这是我尝试过的代码:
booksa = [book[i] for book in books for k in range(len(lista)) for i in lista[k][0] ]
booksb = [book[j] for book in books for e in range(len(lista)) for j in lista[e][1] ]
嗨,我不太熟悉列表中的循环-列表理解。我有一个名为'books'的列表和一个名为'lista'的列表。
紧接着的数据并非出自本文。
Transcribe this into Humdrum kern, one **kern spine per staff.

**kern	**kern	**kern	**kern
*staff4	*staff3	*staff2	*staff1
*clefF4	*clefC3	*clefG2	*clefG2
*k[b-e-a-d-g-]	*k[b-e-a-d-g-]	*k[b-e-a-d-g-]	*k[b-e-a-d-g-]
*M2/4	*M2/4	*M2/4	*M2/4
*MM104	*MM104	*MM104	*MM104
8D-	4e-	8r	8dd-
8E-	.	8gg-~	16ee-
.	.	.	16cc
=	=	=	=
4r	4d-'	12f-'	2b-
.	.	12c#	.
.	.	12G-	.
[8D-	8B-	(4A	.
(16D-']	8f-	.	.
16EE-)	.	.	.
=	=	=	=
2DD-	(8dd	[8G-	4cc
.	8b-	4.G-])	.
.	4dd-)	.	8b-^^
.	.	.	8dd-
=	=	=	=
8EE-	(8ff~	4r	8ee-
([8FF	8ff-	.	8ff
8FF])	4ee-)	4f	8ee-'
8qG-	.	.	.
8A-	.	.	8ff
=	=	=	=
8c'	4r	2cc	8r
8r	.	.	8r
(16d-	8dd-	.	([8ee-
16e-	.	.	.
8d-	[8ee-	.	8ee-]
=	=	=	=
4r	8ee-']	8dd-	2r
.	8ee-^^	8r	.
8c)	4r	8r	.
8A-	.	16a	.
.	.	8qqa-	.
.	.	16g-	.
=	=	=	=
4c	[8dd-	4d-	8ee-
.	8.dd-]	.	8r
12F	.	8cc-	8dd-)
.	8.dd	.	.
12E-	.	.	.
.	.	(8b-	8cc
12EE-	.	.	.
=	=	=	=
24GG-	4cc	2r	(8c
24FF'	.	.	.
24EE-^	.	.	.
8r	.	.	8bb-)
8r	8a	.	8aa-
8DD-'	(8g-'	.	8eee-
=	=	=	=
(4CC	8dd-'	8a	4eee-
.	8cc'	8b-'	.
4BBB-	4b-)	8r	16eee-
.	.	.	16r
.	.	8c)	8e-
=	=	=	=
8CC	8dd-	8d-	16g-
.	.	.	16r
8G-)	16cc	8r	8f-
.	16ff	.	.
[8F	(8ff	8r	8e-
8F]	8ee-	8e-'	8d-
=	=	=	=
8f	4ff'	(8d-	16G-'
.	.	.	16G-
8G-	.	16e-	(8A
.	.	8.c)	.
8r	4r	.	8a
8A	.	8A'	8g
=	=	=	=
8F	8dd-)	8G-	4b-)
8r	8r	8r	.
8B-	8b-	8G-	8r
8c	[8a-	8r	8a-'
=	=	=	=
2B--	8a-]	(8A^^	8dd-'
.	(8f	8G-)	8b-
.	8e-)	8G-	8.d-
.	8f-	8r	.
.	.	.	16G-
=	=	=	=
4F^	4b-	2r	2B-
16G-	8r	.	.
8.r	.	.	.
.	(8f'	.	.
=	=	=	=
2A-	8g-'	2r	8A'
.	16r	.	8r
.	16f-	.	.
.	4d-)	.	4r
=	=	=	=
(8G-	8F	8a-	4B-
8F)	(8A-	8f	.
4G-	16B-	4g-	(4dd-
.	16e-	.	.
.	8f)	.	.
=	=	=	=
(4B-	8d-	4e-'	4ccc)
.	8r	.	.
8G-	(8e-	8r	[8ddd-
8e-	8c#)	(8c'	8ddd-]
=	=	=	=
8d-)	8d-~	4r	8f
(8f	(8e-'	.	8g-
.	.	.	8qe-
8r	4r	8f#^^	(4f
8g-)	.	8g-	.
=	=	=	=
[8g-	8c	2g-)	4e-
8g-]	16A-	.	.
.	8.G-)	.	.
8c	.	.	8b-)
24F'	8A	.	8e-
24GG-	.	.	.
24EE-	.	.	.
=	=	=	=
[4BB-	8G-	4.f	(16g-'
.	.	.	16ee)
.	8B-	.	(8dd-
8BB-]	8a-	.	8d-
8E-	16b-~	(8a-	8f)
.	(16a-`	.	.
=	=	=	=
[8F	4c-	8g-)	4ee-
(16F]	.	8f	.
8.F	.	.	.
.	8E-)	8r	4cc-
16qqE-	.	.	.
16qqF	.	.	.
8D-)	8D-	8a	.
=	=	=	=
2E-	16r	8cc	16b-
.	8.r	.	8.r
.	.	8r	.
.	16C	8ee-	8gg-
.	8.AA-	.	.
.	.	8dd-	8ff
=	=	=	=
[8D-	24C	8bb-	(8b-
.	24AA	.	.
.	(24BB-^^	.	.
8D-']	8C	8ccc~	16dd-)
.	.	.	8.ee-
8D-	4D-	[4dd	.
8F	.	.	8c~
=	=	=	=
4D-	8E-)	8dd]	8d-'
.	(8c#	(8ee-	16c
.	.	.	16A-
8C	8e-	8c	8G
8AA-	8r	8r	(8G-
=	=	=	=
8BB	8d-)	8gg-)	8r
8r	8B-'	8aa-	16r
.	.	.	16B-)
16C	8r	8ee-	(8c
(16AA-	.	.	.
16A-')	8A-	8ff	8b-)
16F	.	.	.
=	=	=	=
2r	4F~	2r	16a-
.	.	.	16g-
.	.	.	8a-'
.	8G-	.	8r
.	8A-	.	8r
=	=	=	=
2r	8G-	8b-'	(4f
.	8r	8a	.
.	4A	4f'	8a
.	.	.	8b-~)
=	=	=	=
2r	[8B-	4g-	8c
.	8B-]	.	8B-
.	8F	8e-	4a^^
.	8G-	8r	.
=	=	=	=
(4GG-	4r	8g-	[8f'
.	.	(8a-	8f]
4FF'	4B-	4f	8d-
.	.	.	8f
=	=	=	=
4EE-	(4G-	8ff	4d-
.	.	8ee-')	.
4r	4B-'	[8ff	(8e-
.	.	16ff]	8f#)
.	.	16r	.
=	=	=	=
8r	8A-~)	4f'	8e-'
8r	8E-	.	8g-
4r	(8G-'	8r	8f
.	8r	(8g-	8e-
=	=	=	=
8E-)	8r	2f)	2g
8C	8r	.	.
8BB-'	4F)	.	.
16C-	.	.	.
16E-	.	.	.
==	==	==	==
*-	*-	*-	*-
我想在books中找到lista中每个元组的第二个元素,并将相应的对存储在列表booksa和booksb中。
books = [(17,5), (3,55), (5,12), (14,9), (16,1), (9,5), (5,6), (18,13), (19,7), (1,20), (4,12), (11,1), (8,6), (8,18), (3,4), (13,7), (17,22), (20,7)]
lista = [[(0,9), (3,10), (6,15)]]
例如,对于(0,9)中的lista,我们回顾books并在17中找到(17,5)(0表示第一个元组),然后将17放入booksa,并将7(9表示第八元组)放入(9,5)。
我该如何在列表中使用一些“ for”循环?
答案 0 :(得分:2)
应用的逻辑如下:
lista元组元素中的第一项,并使用它索引到books列表中,并获取存在的元组的第一项,以添加到booksa lista元组元素中的第二项,并使用它索引到books列表中,并获取存在的元组的第二项,以添加到booksb 检查以下代码:
books = [(17,5), (3,55), (5,12), (14,9), (16,1), (9,5), (5,6), (18,13), (19,7), (1,20), (4,12), (11,1), (8,6), (8,18), (3,4), (13,7), (17,22), (20,7)]
lista = [[(0,9), (3,10), (6,15)]]
booksa = []
booksb = []
for x in lista:
for y in x:
booksa.append(books[y[0]][0])
booksb.append(books[y[1]][1])
print ("booksa = %s" %(booksa))
print ("booksb = %s" %(booksb))
输出:
booksa = [17, 14, 5]
booksb = [20, 12, 7]
答案 1 :(得分:1)
使用列表理解
books = [(17,5), (3,55), (5,12), (14,9), (16,1), (9,5), (5,6), (18,13), (19,7), (1,20), (4,12), (11,1), (8,6), (8,18), (3,4), (13,7), (17,22), (20,7)]
lista = [[(0,9), (3,10), (6,15)]]
booksa = [books[k[0]][0] for j in lista for k in j]
booksb = [books[k[1]][1] for j in lista for k in j]
"""
# output
booksa = [17, 14, 5]
booksb = [20, 12, 7]
"""
答案 2 :(得分:0)
您可以使用元组拆包来提高可读性:
booksa = [books[i][0] for i, _ in lista[0]]
# [17, 14, 5]
booksb = [books[j][1] for _, j in lista[0]]
# [20, 12, 7]
如果lista中有多个子列表,请使用itertools.chain(lista)而不是lista[0]。